John Ceretto II says he has viewed courtrooms from both the defense and prosecutors' tables. And to him, that's a critical qualification for becoming Niagara County's next district attorney.

"I'm on the criminal defense side right now," he said. "But I've been a prosecutor and I think that's what makes a good prosecutor, being on both sides of the court."

The Lewiston native enters the general election as the endorsed Democratic and Working Families Party candidate for DA. 

After graduating from Buffalo State College, Ceretto received his law degree from Western Michigan University Law School. He interned in the chambers of New York State Supreme Court Justice Frank Caruso and, in December 2013, was hired as an assistant Niagara County district attorney by then-DA Michael Violante.

For five years, Ceretto handled cases in the the Niagara Falls and North Tonawanda city courts and prosecuted criminal matters in the town courts of Niagara, Porter, Wheatfield, Newfane and Wilson. 

In 2018, he returned to private practice, looking to broaden his legal knowledge.

"I knew criminal law," Ceretto said. "I expanded into family law, civil practice, real estate and became a law guardian in family court."

But Ceretto said the majority of his private practice remains in criminal defense. He also says he'd be a "hands on" district attorney.

"You need to have a hands-on approach to all the cases," Ceretto said. "A DA's philosophy is reflected in all the cases (the office handles)."

And, he said, like other recent district attorneys, he would not hesitate to take on and try cases himself.

"Absolutely, if it's necessary," Ceretto said. 
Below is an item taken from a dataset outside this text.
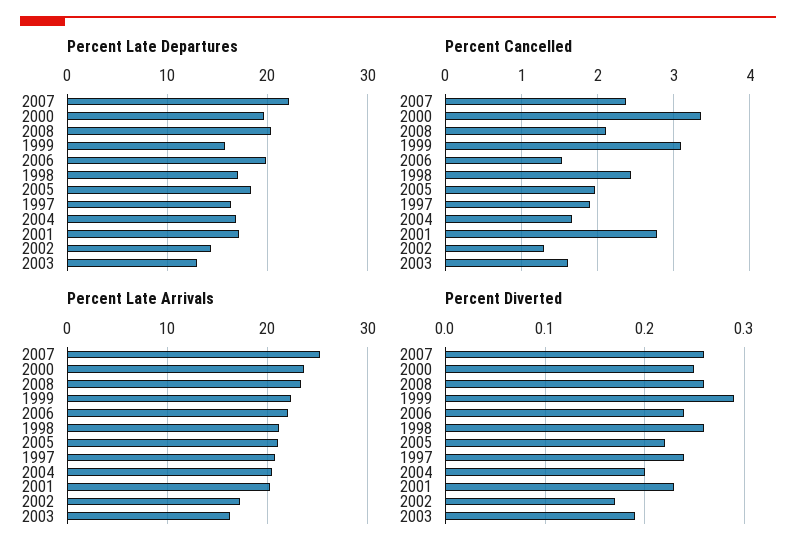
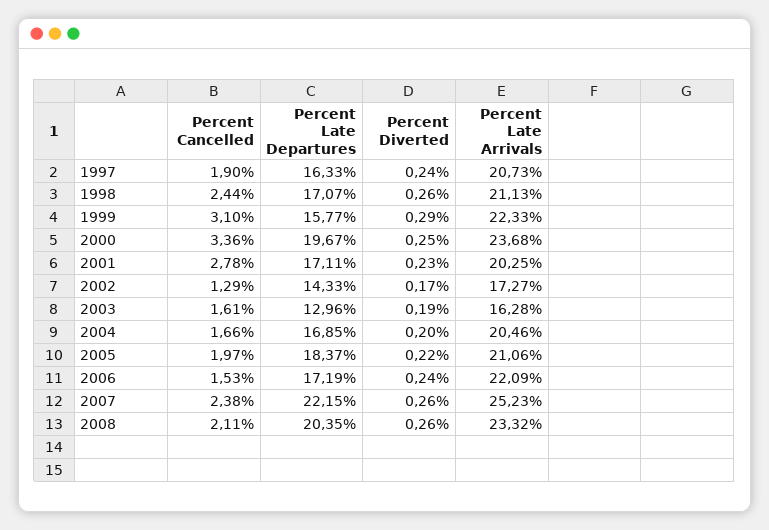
Percent Late Departures, 2006: 20 -> 17.19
Ceretto has already begun to look at criminal justice issues that he feels need attention from the DA's office. He's particularly interested in reducing the county's recidivism rate.

"I think we need to look at the underlying factors that contribute to crime," Ceretto said. 

After losing a close friend to opioid addiction, Ceretto said he's a supporter of the trend of specialized courts to address the factors that contribute to crime.

"I believe in the treatment courts and the veterans courts," he said. 

An alcohol treatment court, he believes, could help keep people charged with misdemeanors from going on to commit felony crimes.

"I've seen these things more clearly since I became a criminal defense attorney," Ceretto said.

Ceretto pledged that he would continue the aggressive cold case investigations begun by current District Attorney Caroline Wojtaszek. He said the cold case program is critical.

"When you're an (assistant district attorney), you see the faces of victims and we need to focus on and allocate resources to cold cases. It will be a priority, an absolute priority," he said. 

He also vowed to prioritize efforts to diversify the district attorney's office, which just recently added its first minority prosecutor in years. He indicated that he would look to reach out to student groups at the State University of New York at Buffalo Law School to improve minority recruitment efforts.

"It's a limited pool (of lawyers) who want to do this work," Ceretto said in discussing recruitment issues.